I will admit that this blog is mainly for me. I love to read but have a terrible memory for the fine details of what I have read. I wish I could pull a quote out of my head when I need it. Instead, I will blog them. Maybe you will be inspired to pick up one of the books I include in my blog.

Tuesday, July 14, 2015

The Great Gift of Reading Aloud by Meghan Cox Gurdon

Another Wall Street Journal article from the Saturday/Sunday, July 11-12, 2015 edition. This one really hit home from many years of reading aloud to my boys. My picks from the article:

I had, incredibly,  just been permitted to leave a Tokyo hospital with our first born, a daughter. .....
     .....I carried the infant to the little room we had prepared for her, sat down in the rocking chair that I had painted before her arrival, and began to read aloud from a book of fairy tales.
     "Long ago there lived a widower who had one daughter," I informed the pudding in my arms.

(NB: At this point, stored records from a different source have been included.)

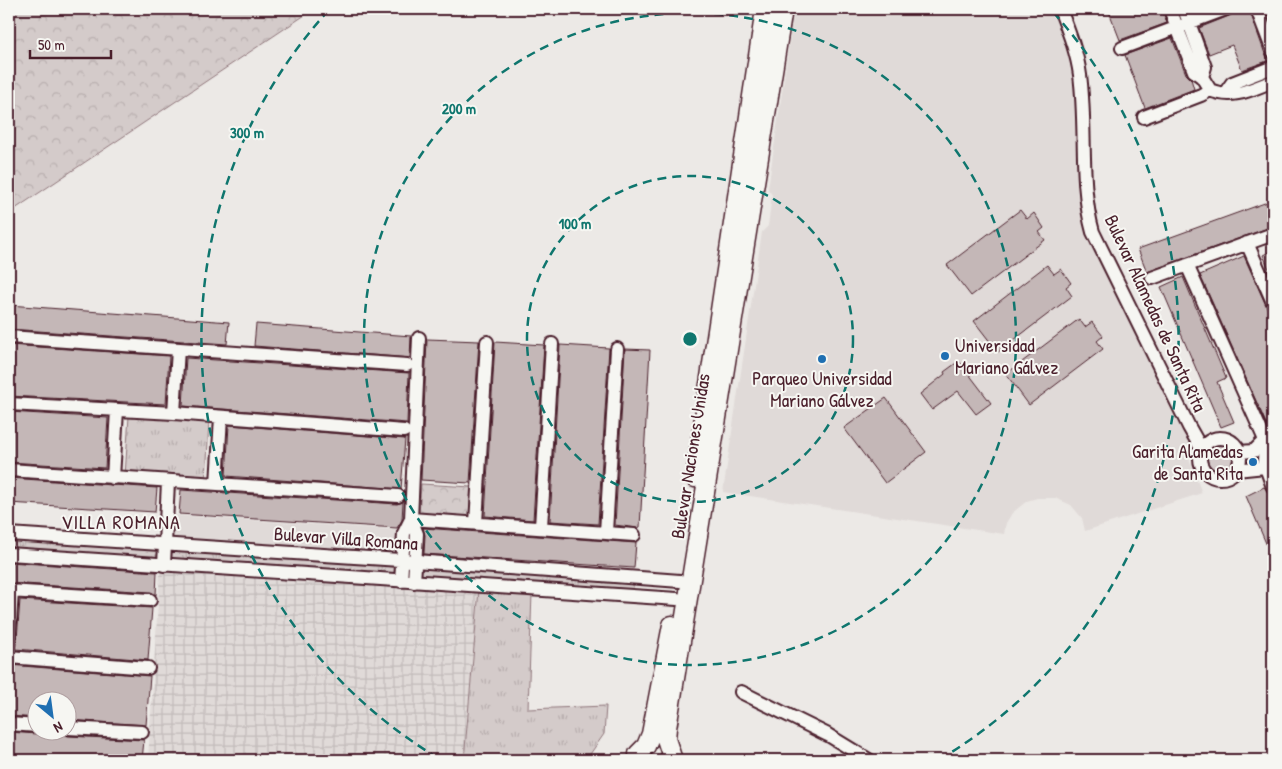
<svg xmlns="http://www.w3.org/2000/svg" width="1282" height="769" font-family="'Patrick Hand',sans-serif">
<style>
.built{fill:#e0dad8}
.industrial{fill:url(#industrial-grid)}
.grass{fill:url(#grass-tufts);stroke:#8f757a}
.forest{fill:url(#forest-crowns);stroke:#8f757a}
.building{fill:#c4b7b7;stroke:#4a1f2b}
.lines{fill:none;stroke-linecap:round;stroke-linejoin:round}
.minor-casing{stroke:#4a1f2b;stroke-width:16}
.secondary-casing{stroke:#4a1f2b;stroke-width:21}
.minor{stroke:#f6f6f2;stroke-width:12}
.secondary{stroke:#f6f6f2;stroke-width:18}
.ring{fill:none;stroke:#0f766e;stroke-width:2.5;stroke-dasharray:9 6}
.poi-dot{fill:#1f6fb2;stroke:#f6f6f2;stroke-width:2}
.labels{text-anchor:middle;stroke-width:4;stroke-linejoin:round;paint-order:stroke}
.street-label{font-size:19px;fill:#4a1f2b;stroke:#f6f6f2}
.poi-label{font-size:19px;fill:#4a1f2b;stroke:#f6f6f2;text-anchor:start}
.neighbourhood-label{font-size:20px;letter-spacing:1px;fill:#4a1f2b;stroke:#f6f6f2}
.centre{fill:#0f766e;stroke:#f6f6f2;stroke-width:2.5}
.ring-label{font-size:15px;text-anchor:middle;font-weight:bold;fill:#0f766e;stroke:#f6f6f2;stroke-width:4;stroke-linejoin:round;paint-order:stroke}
</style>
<defs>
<pattern id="industrial-grid" width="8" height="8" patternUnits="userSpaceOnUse" patternTransform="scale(1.25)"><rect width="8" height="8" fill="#e0dad8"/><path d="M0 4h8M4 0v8" fill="none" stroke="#c2bbba"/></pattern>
<pattern id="grass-tufts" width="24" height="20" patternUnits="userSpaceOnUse" patternTransform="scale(1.25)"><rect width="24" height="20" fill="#d4cbca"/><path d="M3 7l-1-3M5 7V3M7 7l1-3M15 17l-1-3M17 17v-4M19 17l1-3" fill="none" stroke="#b8aeae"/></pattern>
<pattern id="forest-crowns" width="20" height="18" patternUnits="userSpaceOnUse" patternTransform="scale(1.25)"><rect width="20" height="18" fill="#d4cbca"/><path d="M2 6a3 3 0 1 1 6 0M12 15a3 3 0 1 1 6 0" fill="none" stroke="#b8aeae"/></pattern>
</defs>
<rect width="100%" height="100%" fill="#ece9e6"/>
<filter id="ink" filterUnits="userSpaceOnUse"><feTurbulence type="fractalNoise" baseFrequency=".02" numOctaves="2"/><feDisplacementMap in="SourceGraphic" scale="10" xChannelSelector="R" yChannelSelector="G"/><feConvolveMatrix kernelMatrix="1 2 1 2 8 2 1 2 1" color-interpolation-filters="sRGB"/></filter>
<g filter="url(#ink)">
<path class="built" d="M794,9H1007L1055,15L1074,73L1083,209L1087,236L1191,446L1189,454L1190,462L1202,493L1085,531L1082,518L1071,505L1055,498H1037L1027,501L1012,513L1006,523L1004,534L723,492L762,232L768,226L772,195L768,189Z
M172,515L402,530L400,560L170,545Z"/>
<path class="industrial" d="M160,571L479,590L464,760H148Z"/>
<path class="grass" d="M129,416L209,420L206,481L125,476Z
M1205 458a15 15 0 1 1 30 0a15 15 0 1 1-30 0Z
M9,534L634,578L632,596L9,554Z
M479,590L532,593L528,709L606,706L604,734L586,760H464Z"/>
<path class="forest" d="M9,9H314L9,213Z
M421,484L471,487L469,517L419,515Z"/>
<path class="building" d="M1108,9H1162L1167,23L1120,40Z
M1234,9H1249L1265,54L1268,58L1273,59L1242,70L1232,45L1209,54L1199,28L1229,16L1233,14Z
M1266,9H1273V29Z
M1172,38L1186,74L1191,79L1194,89L1145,108L1125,55Z
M1273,200V226L1147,272L1138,249Z
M1020,210L1027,219L1034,213L1044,228L1039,232L1045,240L971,296L947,265Z
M1273,250V278L1263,255Z
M1244,256L1273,321V429L1269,430L1200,275Z
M1047,265L1054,274L1061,269L1071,283L1066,287L1072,296L998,352L974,321Z
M1183,277L1226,378L1217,382L1234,422L1221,427L1161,287Z
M9,305L229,322L227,344L9,329Z
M1079,319L1085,327L1092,322L1103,336L1097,341L1103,349L1029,405L1006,374Z
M256,324L411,336L410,358L254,346Z
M427,339L479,341L470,483L421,480Z
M495,342L544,345L533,520L485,516Z
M9,345L169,356L166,404L9,396Z
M560,345L609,348L598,524L550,521Z
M625,349L650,350L640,527L637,528L615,525Z
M186,358L409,373L407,423L183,406Z
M959,361L991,403L976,414L958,391L932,410L920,394L945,374L944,372Z
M886,398L926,452L885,483L844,428Z
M9,412L108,418L105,468L9,462Z
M229,425L405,439L401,489L226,476Z
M9,478L157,488L155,512L9,503Z
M1264,487L1273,498V560L1246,496Z
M181,490L397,504L403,502L402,520L397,528L179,514Z
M423,528L636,543L634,568L424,554L425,535Z
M9,562L157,572L156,595L151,592L9,583Z
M20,600L152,608L148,660L15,649L17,639Z
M9,665L150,676L146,725L68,720V702H38V718L9,716Z
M9,732L37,734L43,732L62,733L68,736L144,740L142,760H72L9,756Z"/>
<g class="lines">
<g class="minor-casing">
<path id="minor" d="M1060,9C1068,30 1077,52 1080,75C1087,127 1079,183 1093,232L1189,427L1202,450
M1170,9L1194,71L1202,77L1210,90
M1184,9L1205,67L1202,77
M1257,9L1273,51
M1122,48L1226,9
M1225,93L1232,83L1273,67
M1144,117L1201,95L1210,90C1233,100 1252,89 1273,81
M1247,243L1273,302
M1187,265L1265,440L1264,462L1273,487
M1152,278L1273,234
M9,337L407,365
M9,404L174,413L404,431
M174,413L178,349
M1200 458a20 20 0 1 1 40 0a20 20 0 1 1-40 0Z
M1239,452L1254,451L1265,440L1273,437
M9,470L398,496
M1236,470L1265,467
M113,478L117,410
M217,484L221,417
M411,519L634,535
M411,519L417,534L414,582
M476,523L487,342
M541,527L552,344
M606,532L617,349
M9,534L415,561L680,581
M9,554L677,599
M164,565L168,482
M401,581L404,533L411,519L419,338
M9,591L150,600
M9,638L12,591
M9,657L148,668
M741,692L828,735L869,760
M9,724L38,726
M68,728L142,732"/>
</g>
<g class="secondary-casing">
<path id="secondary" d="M695,478L765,9
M638,754L646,746L651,734L672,625
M673,760L666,739L667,728L783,9"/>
</g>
<use href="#minor" class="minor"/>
<use href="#secondary" class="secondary"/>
</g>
</g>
<g class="ring">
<circle cx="690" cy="339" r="163"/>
<circle cx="690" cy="339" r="326"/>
<path d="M438 758A489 489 0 0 1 327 12M1053 12A489 489 0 0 1 942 758"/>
</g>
<g class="poi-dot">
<circle cx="945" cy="356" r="5"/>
<circle cx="822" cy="359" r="5"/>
<circle cx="1253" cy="462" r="5"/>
</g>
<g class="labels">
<g class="street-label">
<text transform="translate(1156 313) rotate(65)" y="7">Bulevar Alamedas de Santa Rita</text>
<text transform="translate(690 456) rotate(-81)" y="7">Bulevar Naciones Unidas</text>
<text transform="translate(346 538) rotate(4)" y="7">Bulevar Villa Romana</text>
</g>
<g class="poi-label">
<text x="955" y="352">Universidad<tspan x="955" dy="22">Mariano Gálvez</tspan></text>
<text x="822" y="385" text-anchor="middle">Parqueo Universidad<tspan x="822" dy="22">Mariano Gálvez</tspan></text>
<text x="1243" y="458" text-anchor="end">Garita Alamedas<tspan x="1243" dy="22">de Santa Rita</tspan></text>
</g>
<g class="neighbourhood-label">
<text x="121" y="529">VILLA ROMANA</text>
</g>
</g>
<circle cx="690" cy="339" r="8" class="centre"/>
<g class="ring-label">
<text x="459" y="114">200 m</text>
<text x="247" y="138">300 m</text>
<text x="575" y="229">100 m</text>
</g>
<rect width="1282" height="769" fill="none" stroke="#f6f6f2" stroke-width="30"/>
<rect x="15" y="15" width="1252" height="739" fill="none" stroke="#4a1f2b" stroke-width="2" filter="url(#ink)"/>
<g transform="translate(52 716) rotate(151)"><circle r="24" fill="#f6f6f2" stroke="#b1a0a2"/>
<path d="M0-4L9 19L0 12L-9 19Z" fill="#1f6fb2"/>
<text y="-8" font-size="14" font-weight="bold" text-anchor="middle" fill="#4a1f2b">N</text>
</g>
<path d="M30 50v8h81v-8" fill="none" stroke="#4a1f2b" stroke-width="2.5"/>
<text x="38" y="50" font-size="15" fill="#4a1f2b" stroke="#f6f6f2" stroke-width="4" paint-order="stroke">50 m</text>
</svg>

     My shining role model Lisa [Wolfinger], the vanishing hostess - and as it happens, a film producer and thus no reflexive enemy of the screen - notes: "Creating that world in your head is a muscle that needs to be exercised. Kids now are being spoon-fed the visual storytelling, so there's no reason for them to close their eyes and imagine a world, imagine what these people would look like, the clothes and smells and landscape."

     Wait, I hear an irritated chorus say, what's so bad about the iPad? What about all those zippy interactive storybooks that tiny kids can "read" to themselves? And what about audio books - are they bad too? IPads and audio books have their virtues, but they don't have warm arms, they can't share a joke, and they haven't any knowledge of, or interest in, a particular child. In the case of recorded stories, they can't answer questions or observe a child's puzzlement and know to pause and explain what, say, a "charabanc" is.

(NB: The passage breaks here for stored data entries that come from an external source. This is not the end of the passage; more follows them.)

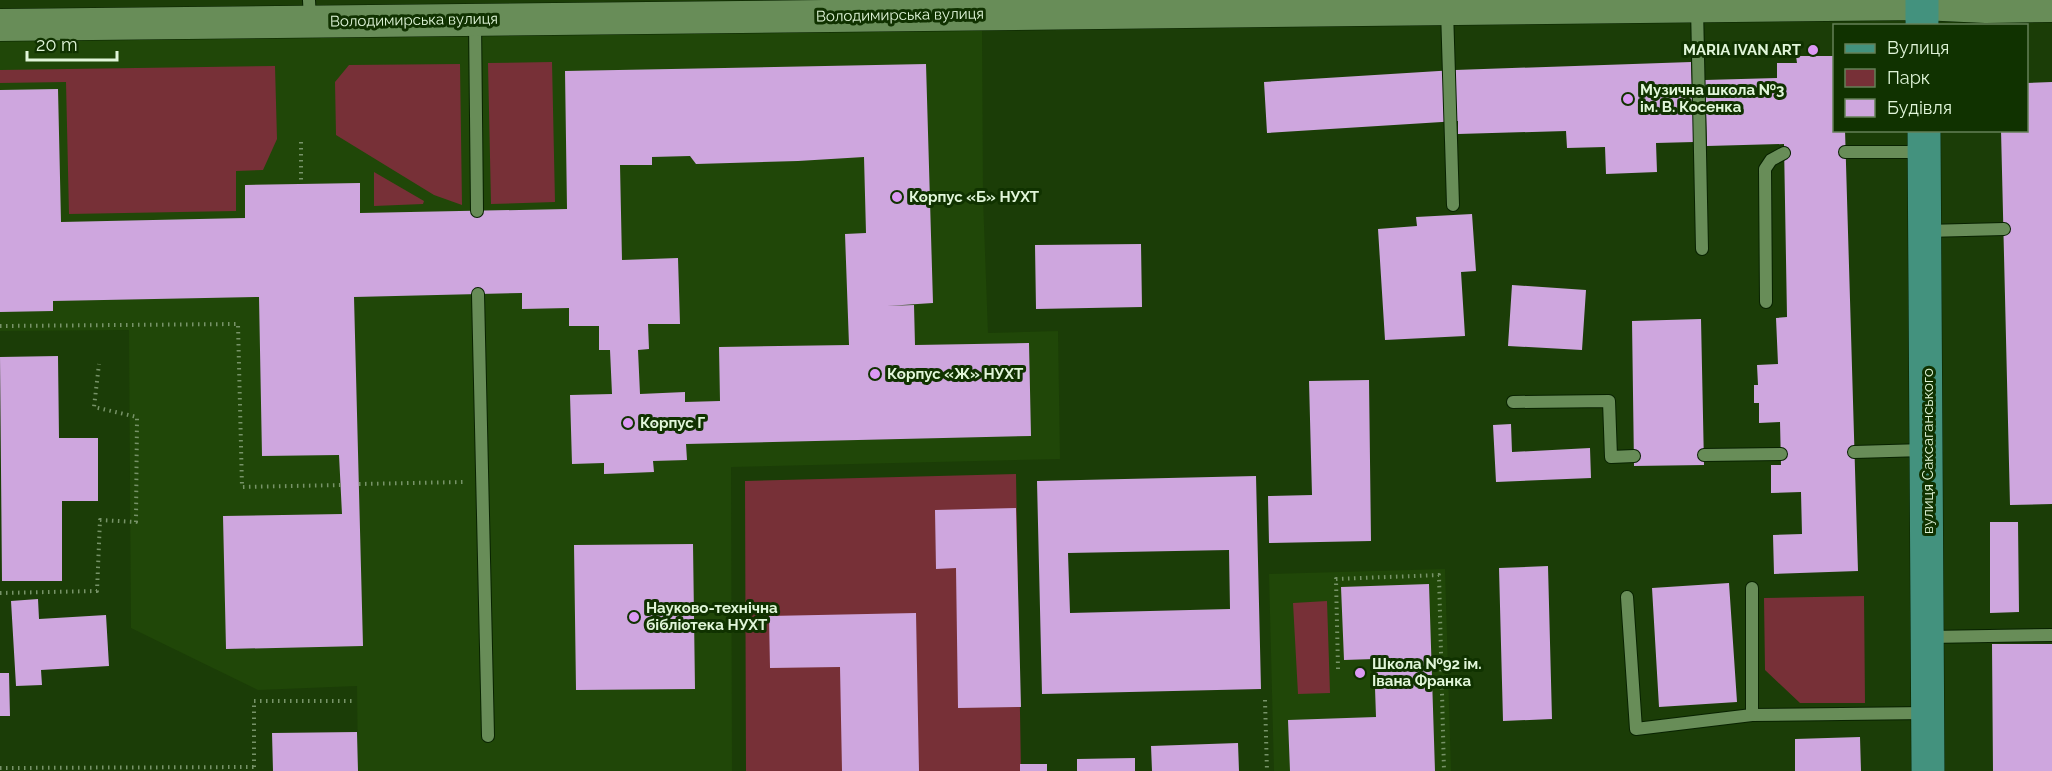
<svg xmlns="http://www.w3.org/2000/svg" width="2052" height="771" viewBox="0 0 2052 771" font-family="Raleway,sans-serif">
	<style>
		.built { fill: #204708 }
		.green { fill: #773037 }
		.building { fill: #cea6de; fill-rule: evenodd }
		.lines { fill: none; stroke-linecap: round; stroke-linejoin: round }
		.service-casing { stroke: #082200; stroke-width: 14 }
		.tertiary-casing { stroke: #082200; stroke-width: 33 }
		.primary-casing { stroke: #082200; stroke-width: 34 }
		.path { stroke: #779368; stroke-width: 4; stroke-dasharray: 1.5 4.5; stroke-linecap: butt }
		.service { stroke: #688d58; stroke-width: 12 }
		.tertiary { stroke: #688d58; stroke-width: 32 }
		.primary { stroke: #43927e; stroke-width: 33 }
		.poi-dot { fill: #dc99f4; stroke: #103200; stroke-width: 2 }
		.labels { text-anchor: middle; stroke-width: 6; stroke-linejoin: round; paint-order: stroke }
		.street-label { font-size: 15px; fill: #e1f6d9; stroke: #103200 }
		.poi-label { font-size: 15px; font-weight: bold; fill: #e1f6d9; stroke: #103200; text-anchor: start }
	</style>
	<rect width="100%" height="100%" fill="#1b3d07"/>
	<path class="built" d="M982 30 983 199 988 333 1058 331 1060 459 731 467 732 771H358L357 686 258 690 131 628 129 330 0 331V41Z
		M1445 569 1451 771H1274L1269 574Z"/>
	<path class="green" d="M552 62 555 202 491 204 488 63Z
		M460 64 462 205 434 195 336 135 335 82 349 65Z
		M275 66 277 139 263 170 236 171V211L69 214 66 82 0 83V70Z
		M374 172 424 201 423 204 374 206Z
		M1016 474 1021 771H746L745 481Z
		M1864 596 1865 703H1800L1765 670 1764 598Z
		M1327 601 1330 693 1298 694 1293 603Z"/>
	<path class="building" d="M1796 56H1834V130H1845L1858 571 1774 574 1773 535 1802 534 1801 492 1771 493V465H1781L1780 422 1759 423V403H1754V385H1758L1757 365 1778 364 1776 318 1787 317 1784 144 1707 146 1705 80 1777 78V63H1797Z
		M1691 62 1694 142 1656 143 1657 172 1606 174 1605 147 1567 148 1566 131 1458 134V121L1267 133 1264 82 1455 70Z
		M926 64 933 303 887 306 914 305 915 345 1029 343 1031 436 686 444 687 460 653 461 654 472 604 474V463L572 464 570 395 612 394 610 350H599V326H569V308L522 309V293L354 297 363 646 226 649 223 516 342 514 339 455 262 456 259 297 53 301V311L0 312V90L58 89 61 222 245 218V185L360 183V213L567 209 565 71ZM690 156 696 164 798 161 864 157 866 233 845 234 849 345 719 347 720 401 685 402V392L640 394 638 350 649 349 648 324H680L678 258 622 260 620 165H652V157Z
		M2052 82V504L2010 505 2001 130H2026V83Z
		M1472 214 1476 271 1461 272 1465 336 1385 340 1378 229 1417 226 1416 217Z
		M1141 244 1142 307 1036 309 1035 245Z
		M1512 285 1586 290 1582 350 1508 346Z
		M1701 319 1704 465 1634 466 1632 321Z
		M58 356 59 438H98V501H62V581H2L0 357Z
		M1369 380 1371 541 1269 543 1268 496 1312 495 1309 381Z
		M1511 424 1512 452 1590 448 1591 478 1496 482 1493 425Z
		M1256 476 1261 689 1042 694 1037 481ZM1229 550 1230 609 1070 613 1068 553Z
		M1016 508 1021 707 958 708 956 568 936 569 935 510Z
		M1990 522H2018L2019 612 1990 613Z
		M693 544 695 689 576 690 574 545Z
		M1548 566 1552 719 1503 721 1499 568Z
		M1729 583 1737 702 1659 707 1652 588Z
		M1429 584 1435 771H1290L1288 720 1376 717 1374 659 1344 660 1341 587Z
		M38 599 39 619 106 615 109 666 41 670 42 685 16 686 11 601Z
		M916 613 919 771H842L840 667 770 668 769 616Z
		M1992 644H2052V771H1993Z
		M0 673H9L10 716H0Z
		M357 732 358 771H273L272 733Z
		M1860 737 1861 771H1795V739Z
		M1238 743 1239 771H1152L1151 746Z
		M1135 758V771H1077V759Z
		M1020 764H1047V771H1020Z"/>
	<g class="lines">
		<g class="service-casing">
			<path id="service" d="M309 0 310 20
				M1697 7 1702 249
				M1447 10 1453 205
				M475 21 477 211
				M1845 152H1924
				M1926 231 2004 229
				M478 294 488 736
				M1766 302 1765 169 1771 160 1784 153
				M1513 402 1609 401 1611 457 1634 456
				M1854 452 1924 450
				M1704 455 1781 454
				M1752 588V715
				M1627 597 1636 729 1752 715 1927 713
				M1929 637 2052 635"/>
		</g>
		<g class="tertiary-casing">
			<path id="tertiary" d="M0 25 1922 4 1986 7 2052 6"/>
		</g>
		<g class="primary-casing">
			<path id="primary" d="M1922 0V26
				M1924 130 1928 771"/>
		</g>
		<path class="path" d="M301 142V184
			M0 326 238 324 242 487 341 485
			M359 484 463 482
			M0 593 97 591 100 520 136 522 137 417 94 407 99 364
			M1338 669 1336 579 1439 575 1444 771
			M1265 700 1267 771
			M254 767V701H353
			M0 768 254 767V771"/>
		<use href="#service" class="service"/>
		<use href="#tertiary" class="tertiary"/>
		<use href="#primary" class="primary"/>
	</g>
	<g class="poi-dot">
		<circle cx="1813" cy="50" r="6"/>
		<circle cx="1628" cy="99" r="6"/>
		<circle cx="897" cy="197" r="6"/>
		<circle cx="875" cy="374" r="6"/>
		<circle cx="628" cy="423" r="6"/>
		<circle cx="634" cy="617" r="6"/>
		<circle cx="1360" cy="673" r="6"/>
	</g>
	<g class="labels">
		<g class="street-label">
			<text transform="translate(900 15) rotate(-1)" y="5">Володимирська вулиця</text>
			<text transform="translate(414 20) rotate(-1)" y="5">Володимирська вулиця</text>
			<text transform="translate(1928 451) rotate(-90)" y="5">вулиця Саксаганського</text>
		</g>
		<g class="poi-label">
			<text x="1801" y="55" text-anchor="end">MARIA IVAN ART</text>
			<text x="1640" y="95">Музична школа №3<tspan x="1640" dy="17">ім. В. Косенка</tspan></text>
			<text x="909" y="202">Корпус «Б» НУХТ</text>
			<text x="887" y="379">Корпус «Ж» НУХТ</text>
			<text x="640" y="428">Корпус Г</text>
			<text x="646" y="613">Науково-технічна<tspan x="646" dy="17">бібліотека НУХТ</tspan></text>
			<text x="1372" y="669">Школа №92 ім.<tspan x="1372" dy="17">Івана Франка</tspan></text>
		</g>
	</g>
	<rect x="1833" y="24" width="195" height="108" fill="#103200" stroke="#648057" stroke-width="1.5"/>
	<rect x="1845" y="44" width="30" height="9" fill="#43927e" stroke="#648057" stroke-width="1.5"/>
	<text x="1887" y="54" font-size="18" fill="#e1f6d9">Вулиця</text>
	<rect x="1845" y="69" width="30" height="18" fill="#773037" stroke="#648057" stroke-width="1.5"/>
	<text x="1887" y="84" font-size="18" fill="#e1f6d9">Парк</text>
	<rect x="1845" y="99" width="30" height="18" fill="#cea6de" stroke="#648057" stroke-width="1.5"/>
	<text x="1887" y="114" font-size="18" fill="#e1f6d9">Будівля</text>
	<path d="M27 51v9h90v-9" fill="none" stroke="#e1f6d9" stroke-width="3"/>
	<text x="36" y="51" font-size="18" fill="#e1f6d9" stroke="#103200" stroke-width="4.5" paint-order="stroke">20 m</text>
</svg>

How I Found My Future in a Marrakesh Bazaar by Patricia Storace

I don't usually write a post about a newspaper article, but I read this article in the Wall Street Journal and it struck me. Now I want to read some more that Storace has written. Here is what struck me in this article:

     I saw it immediately, propped up against a dressing table - an intricately carved door whose rich, nocturnally dark wood was studded with stars that I would soon learn were formed of brass, camel bone and silver, and which seemed to pulse and shimmer as my eyes moved over them. ...... No matter how long I stared at it, I found more to see.

     "Why don't you take the door?" he asked. It seemed to be a genuine question, gently posed, not the opening of a subtly aggressive sales pitch. It had never occurred to me that I could buy it. I lived in an already crowded studio apartment and, though I often dreamed of doing so, had no prospect of moving. "I'm afraid I have no place for it," I said, apologetic that I had kept him in the shop for so long. "I don't have a house."
     "Don't be afraid," he told me. "A door is the beginning of a house."